Jリーグ史上最高年俸助っ人が、文字通り「最高」の滑り出しである。 J1神戸入りした元ドイツ代表FWポドルスキ(32)が、29日のホーム大宮戦の後半4分に強烈左足ミドルシュートを放って先制。同点に追い付かれた2分後の17分には、右サイドからのクロスに好反応し、大宮DF2人に挟まれながらタイミング良くジャンプ。見事なヘディングで決勝ゴールを叩き込んだ。

 ドイツ代表通算130試合出場・49得点のポドルスキは、年俸6億円で神戸に移籍した。

 ?C大阪・フォルラン5億円?名古屋リネカー3億円?C大阪カカウ3億円?東京Vエジムンド3億円?神戸イルハン2億5000万円?神戸レアンドロ2億円?浦和ワシントン2億円?鹿島ジーコ1億9000万円?浦和エメルソン1億8000万円を抑え、J史上ダントツの最高年俸選手である。

 もっとも、これまでの高給取り助っ人には「給料ドロボー」も多かった。
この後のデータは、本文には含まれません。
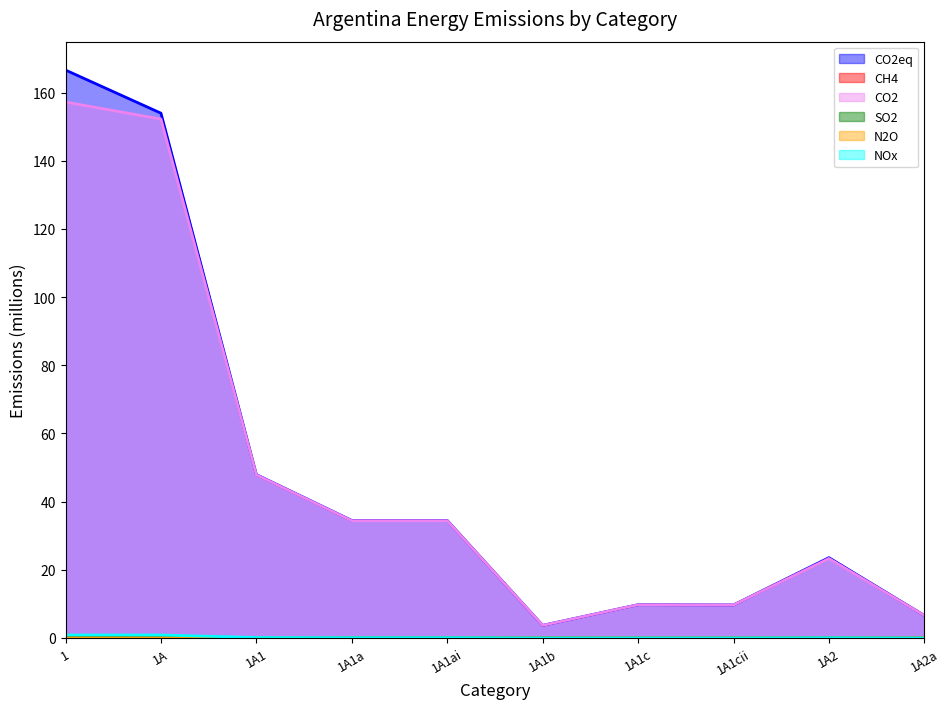

List the series in order of their peak value, lowest first.

N2O, SO2, CH4, NOx, CO2, CO2eq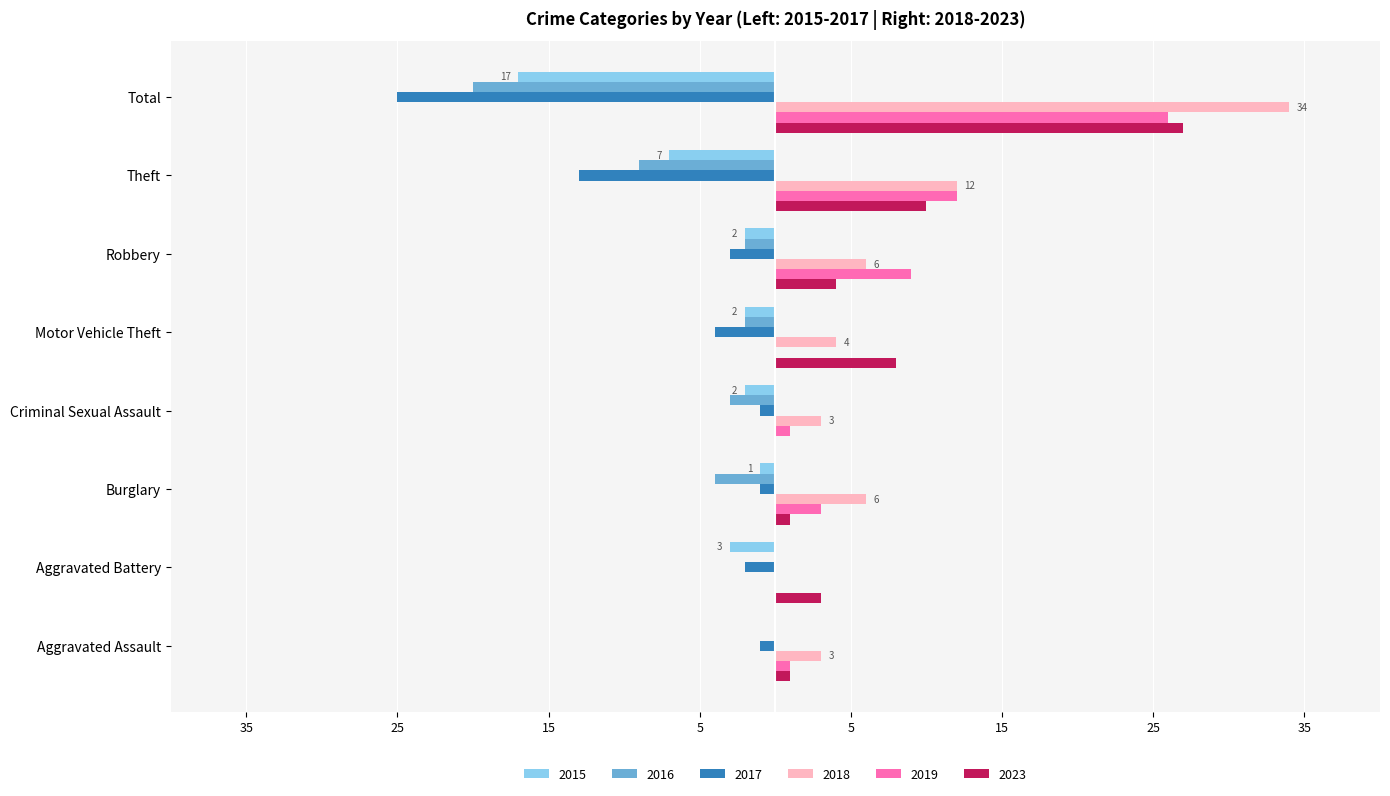

What is the lowest value of the 2017 series?

-25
フォルランは1年半で17得点、J元年にプレーしたリネカーは18試合・4得点、トルコの王子と呼ばれて人気だったイルハンにいたっては3試合・0得点。ポドルスキは「不良助っ人」にならないか?

「ドイツ人ならではの勤勉性を持ち合わせています。大宮戦の前半はチームメートとの連動性に苦慮し、精彩を欠いたプレーに終始したが、後半になると中盤まで下がって攻撃の組み立てに参加したり、サイドから攻撃の起点になったり、一生懸命にチームプレーに徹しながらゴールチャンスを狙い、きっちりと2得点を決めた。ピッチ外では、日本語を積極的に覚えようとするなど協調性も感じられる。フィジカルも大きく衰えているわけではないし、今後も結果を残してくれるでしょう」(サッカージャーナリスト・六川亨氏)

 年俸分の活躍を期待してもよさそうだ――。